Somos los humanos –y no las urracas– los que sentimos una atracción compulsiva por lo reluciente, por aquello que brilla. Lo corroboran nuestros comportamientos y actitudes habituales. Toda vez que vivimos en un mundo de apariencias, en el que prima lo superficial, con claro menoscabo de lo auténtico. Ya lo señaló el gran Lope de Vega: “Todo es vana arquitectura, / como dijo un sabio un día, / que a los sastres se debía / la mitad de la hermosura”. Hay, pues, ropajes que nos dejan boquiabiertos. Deslumbrados. Es decir, alucinados, encandilados, impresionados, fascinados, seducidos o hipnotizados, puesto que todos ellos son sinónimos. Aunque, también, aparece otro, que a mí me resulta más apropiado al efecto: engañados.
Pongamos algunos escaparates recientes: Vigo y Madrid se retan a ver quien tiene las mejores luces de Navidad. (Y Soria imita a Vigo). Se planta el árbol de Navidad más caro del mundo, 11 millones de euros, en el vestíbulo del Kempisnski Hotel Bahía de Estepona (Málaga). O sea, a ver quien mea más lejos. El vivir es reemplazado por el representar y eso supone un empobrecimiento de lo humano. Cual demostró Mario Vargas Llosa en su ensayo “La civilización del espectáculo” (2012), donde criticaba la superficialidad y frivolidad de la cultura contemporánea.

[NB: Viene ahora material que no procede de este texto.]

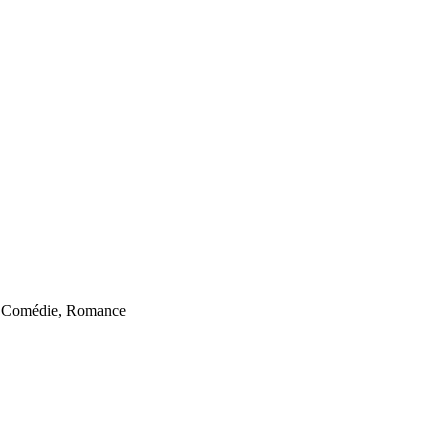
 Comédie, Romance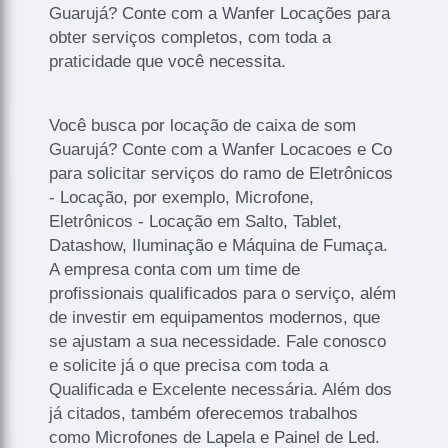
Guarujá? Conte com a Wanfer Locações para
obter serviços completos, com toda a
praticidade que você necessita.
Você busca por locação de caixa de som
Guarujá? Conte com a Wanfer Locacoes e Co
para solicitar serviços do ramo de Eletrônicos
- Locação, por exemplo, Microfone,
Eletrônicos - Locação em Salto, Tablet,
Datashow, Iluminação e Máquina de Fumaça.
A empresa conta com um time de
profissionais qualificados para o serviço, além
de investir em equipamentos modernos, que
se ajustam a sua necessidade. Fale conosco
e solicite já o que precisa com toda a
Qualificada e Excelente necessária. Além dos
já citados, também oferecemos trabalhos
como Microfones de Lapela e Painel de Led.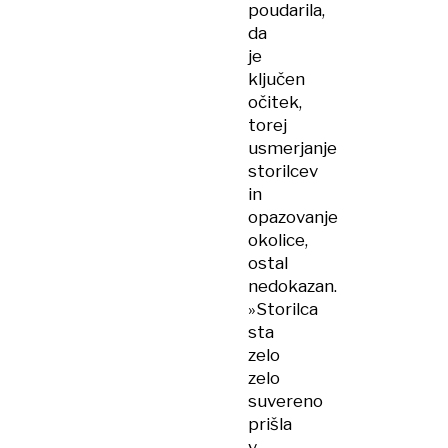
poudarila,
da
je
ključen
očitek,
torej
usmerjanje
storilcev
in
opazovanje
okolice,
ostal
nedokazan.
»Storilca
sta
zelo
zelo
suvereno
prišla
v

En estas, el espectáculo circense y lo nuevo van de la mano. Ya lo advertía Bécquer en sus “Cartas desde mi celda” cuando escribía que “las fiestas peculiares de cada población comienzan a encontrarse, ridículas o del mal gusto por los más ilustrados, y los antiguos usos caen en olvido, la tradición se rompe y todo lo que no es nuevo se menosprecia”. A ellos se suma el consumismo para completar el triángulo equilátero. Es evidente que estamos siendo colonizados por fiestas invasoras como Halloween y el Black Friday. Que incluso la misma Navidad se percibe infestada en su mensaje de amor y paz.
La clave radica en desarrollar el pensamiento crítico. En “aprender a distinguir los valores falsos de los verdaderos y el mérito real de las personas bajo toda suerte de disfraces”, como dijo Antonio Machado a sus alumnos. Añadiendo que desconfiaran de “todo lo aparatoso y solemne, que suele estar vacío”. En definitiva, saber discernir. Porque, por pluma de López de Ayala: “Justas, juegos, clamores / alegran a los pueblos solo un día. / Remediar la pobreza y los dolores / del miserable sí que es alegría.”